I’d echo the earlier thought that most funny women in standup are lesbians. Or Jewish. It’s a different mindset.
There’s a disconnect between the pro/anti camps, where the pros list all these women they find hilarious but the antis just don’t see it. For example:
Didn’t laugh once. I smiled at the Mark Twain racist line, that was clever. The Tea Party rifle range joke was alright too. Other than that, meh.
Feels weird to write all that because I often find myself white knighting for a woman’s humor in other media, e.g. I have a soft spot for Sam Bee on the Daily Show, but most people seem to hate her and call her the worst correspondent.
Now that’s funny! Some of the most successful and celebrated comedians of all time are black guys doing race based commentary. Think Pryor, Murphy, Rock, Chappelle, and Patrice O’Neal. Even a hack like Carlos Mencia got famous off that shtick.
All this hand-wringing and these attempted explanations seem silly to me.
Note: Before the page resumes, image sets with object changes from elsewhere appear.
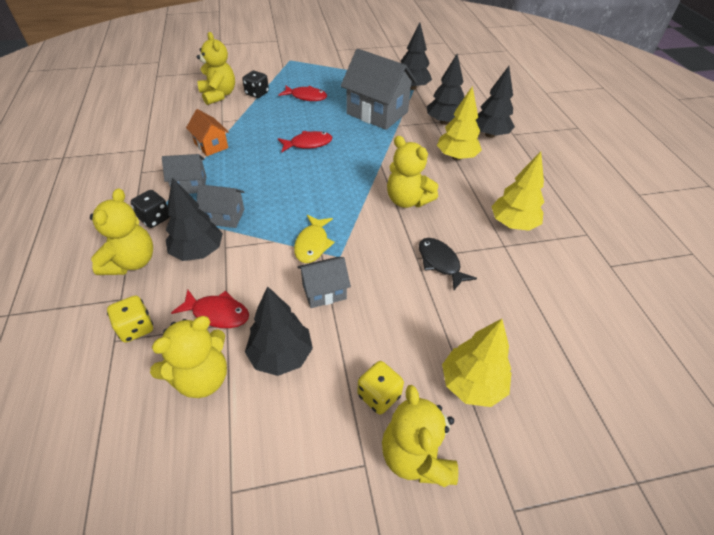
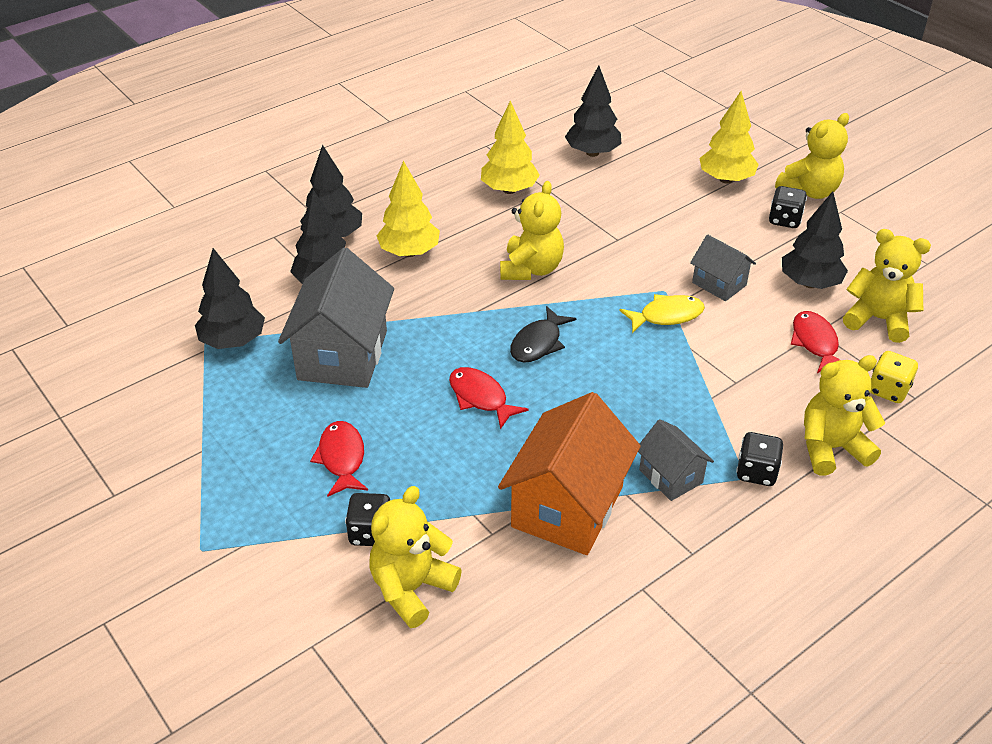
camera: 115 degrees left, 5 degrees down
black tree [166,177,223,261] -> black tree moved to [565,65,622,157]
orange house [186,109,229,156] -> orange house [498,392,641,555], size x1.89
grey house [197,184,244,228] -> none
yellow dice [357,361,404,414] -> black dice [769,186,807,228]
black fish [419,238,477,290] -> black fish moved to [510,306,576,363]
Ask yourself this question, and try and think about the answer while considering that no one will hear what you are thinking: In your daily life, which gender is generally the funnier one? I posit that if this is reflected upon honestly, most of the time the answer will be that males are.
And why shouldn’t it be this way? There are clear gender differences in so many other things like strength, ability to read facial cues, statistical risk of being a psychopath, etc etc. It would seem odd if sense of humor was a thing where the genders were exactly equal.
We also know from studies that the sense of humor of the genders are different. Women favor wordplays and puns more than men, while they dislike jokes involve “involve aggression, sexuality or offensiveness”. Or, as put by Dave Barry, ''the three building blocks of humor".
This is what I’ve found with some female stand-ups - they go for the crude. Personally, I don’t find it funny, no matter who delivers the material, and least mostly not. Every once in a while, I’ll be in the kind of mood that lends itself to laughing at things I otherwise consider to be juvenile. But for the most part, this stuff just doesn’t do it for me.
Kathy Ladman used to crack me up, especially her bit about the Three Wise Men bringing gifts to the stable. I liked most of what Maria Bamford did, altho her recent offering where she performed in her living room just fell flat to me. Ellen cracks me up. I thought early Roseanne was funny, but she just became obnoxious. Early Joan Rivers was a hoot, then she got bitter and nasty. I never liked Lisa Lampanelli - she’s just gross. We saw Paula Poundstone twice in person - once she killed, the next time was kinda *meh *- so maybe I’ve caught some women on their *meh *days.
To be fair, I don’t find men funny when they rely on the crude side of humor. Foul language and poop and fart jokes should be kept in junior high school locker rooms. I’ll take clever and subtle over lewd and “shocking” any day. All humor should conform to my standards! :rolleyes:
Jeffrey Dahmer limited his victims to men and boys, reportedly because women “taste funny”. So there’s that.